事实上,威胁行为者可以利用人工智能和软件供应链的去中心化特性,在预训练阶段将恶意数据嵌入这些基础模型中。此类攻击的性质取决于目标,范围从数据中毒到权重中毒,以及标签修改的方法。这两种类型的后门攻击都可能导致智能体系统下游性能受损。
(二)推理模块
智能体工作流程的第二层是推理模块,它控制着智能体的内部决策过程。在此阶段,第一层感知模块收集的数据将被解释并转换为可操作的输出。智能体会审查和分析上下文信息,并可能运用预先学习的启发式方法、模式或逻辑顺序,在图形处理单元(GPU)或张量处理单元(TPU)等专用硬件和模型托管环境的支持下得出结论。由于推理模块在分析和判断中发挥着核心作用,因此该层的漏洞和不良的网络环境状况可能导致错误的决策或错误描述,尤其是在攻击者操纵信号或利用模型及基础设施中的漏洞的情况下。最终,这种不准确性可能会损害最终用户对智能体可靠性和准确性的信任。

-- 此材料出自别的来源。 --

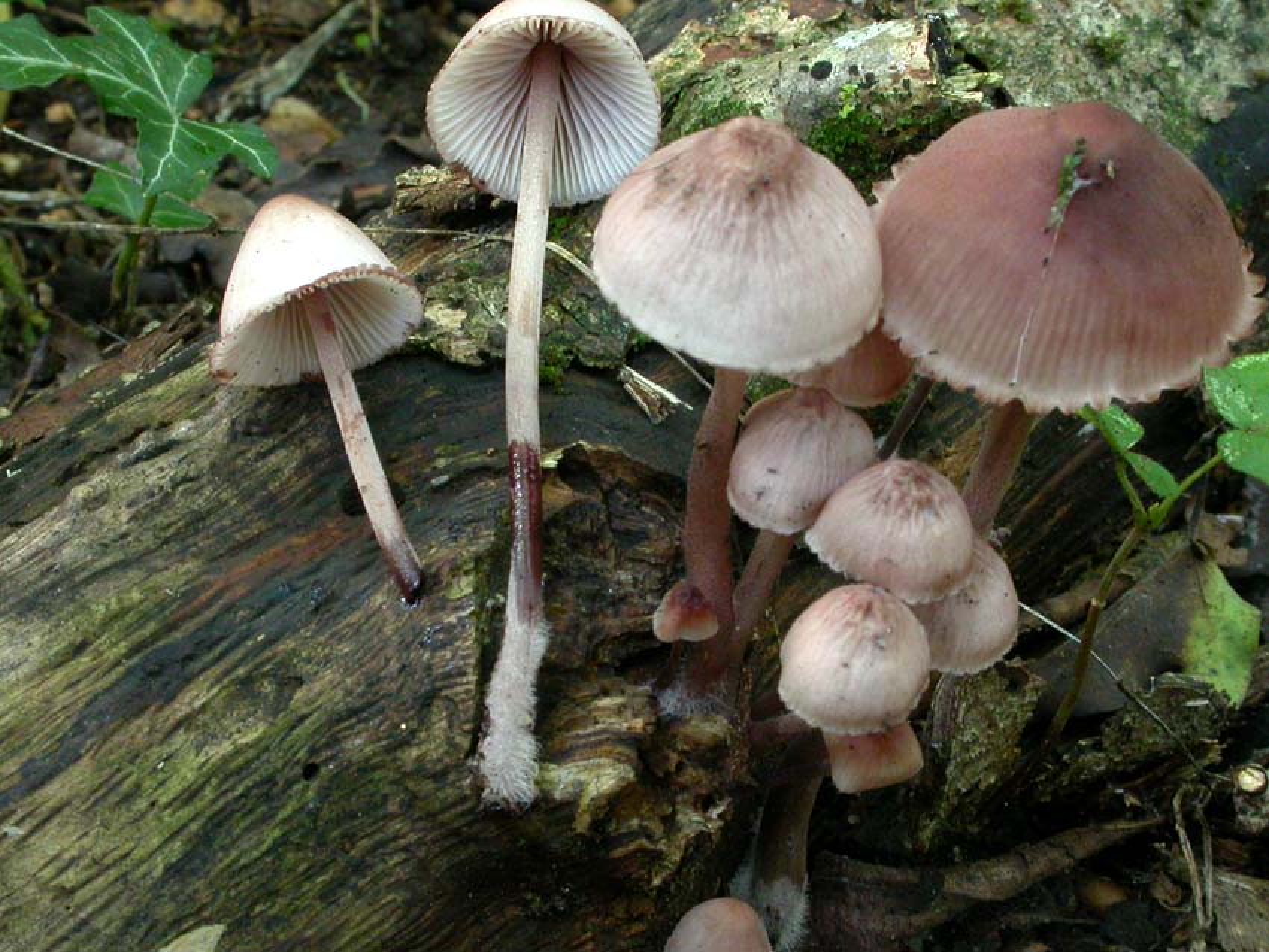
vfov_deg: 13.1
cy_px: 476
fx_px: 4144
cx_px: 634
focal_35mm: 113
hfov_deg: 17.4
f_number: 8.6
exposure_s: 1/2
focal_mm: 23.5
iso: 200
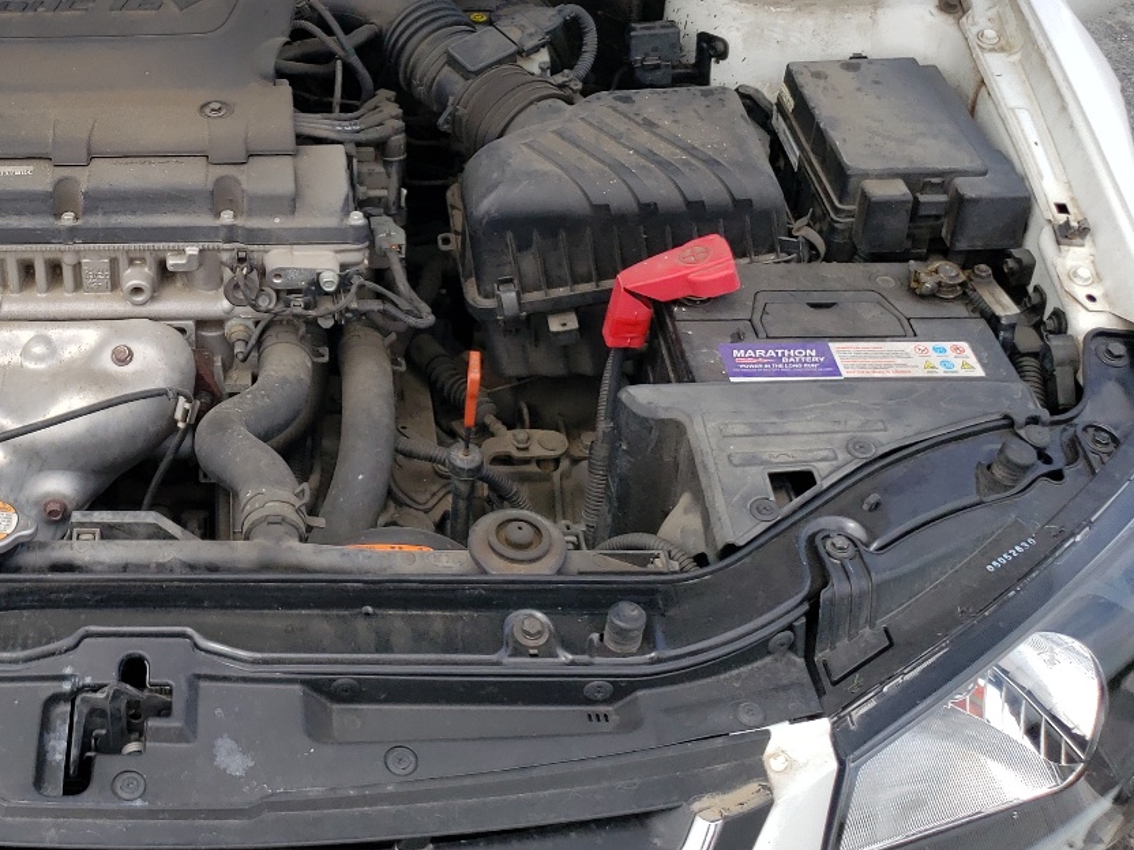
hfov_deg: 36.5
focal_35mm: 50
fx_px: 1638
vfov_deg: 28.5
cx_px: 179
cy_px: 163
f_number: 1.5
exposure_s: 1/1667
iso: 50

此阶段最常见的安全风险之一是模型底层漏洞的利用。这些缺陷可能源于广泛使用的人工智能框架,也可能来自错误配置的库和不安全的模型托管环境,尤其是那些允许用户上传未经严格验证的用户生成模型的环境。另一类可能影响智能体知识库的攻击是模型利用攻击。攻击者不会直接瞄准人工智能输入,而是尝试探测人工智能的内部逻辑,以提取专有知识、内部决策路径或敏感的训练数据。
(三)行动模块
智能体工作流的第三层是行动模块,负责将第二层中的决策过程转化为实际操作。由于这是执行操作的阶段,即使是看似微小的操作也可能导致意想不到的,甚至可能有害的后果。这使得行动模块对利用智能体与外部系统交互能力的攻击特别敏感。
恶意行为者可能通过各种途径入侵此层,包括但不限于提示注入、命令劫持、未经授权的访问、权限提升以及API集成中的漏洞。这些风险凸显了在此层实施严格的输出验证和访问控制的重要性。
(四)内存模块
智能体工作流的第四层也是最后一层是记忆模块,它负责跨任务保留上下文、存储相关数据,并根据过去的交互为未来的决策提供信息。该模块将智能体与其他人工智能模型或基于LLM的工具区分开来,后者通常在单个会话或查询窗口内运行。通过实现长期情境感知、学习持久性和记忆驱动的适应性,记忆模块促进了智能体随着时间的推移不断自我完善的能力。
这一层可能发生的主要网络安全风险之一是内存篡改或损坏,威胁行为者操纵存储的内存来扭曲智能体的理解或引入不正确的历史数据。这些攻击可能会降低智能体的性能,或潜移默化地影响未来的行动,使其产生有害的输出。
记忆模块之所以尤为重要,是因为它与智能体生命周期前三层的递归关系。如果将数据生命周期概念化为一个圆圈,那么第四层实际上就闭合了循环,这意味着在流程早期引入的任何漏洞或风险,例如中毒数据或训练过程以及错误推理,不仅可以保留,而且可以随着时间的推移而得到强化。
六、结论
智能体的兴起标志着新兴技术与数字世界互动、解读和影响方式的显著转变。智能体越来越多地被称为人工智能创新的“第三次浪潮”,它代表着对依赖人类持续监督和干预的被动模式的突破。智能体具备自主行动、推理和通过经验学习的能力,有望重新定义人机协作的模式。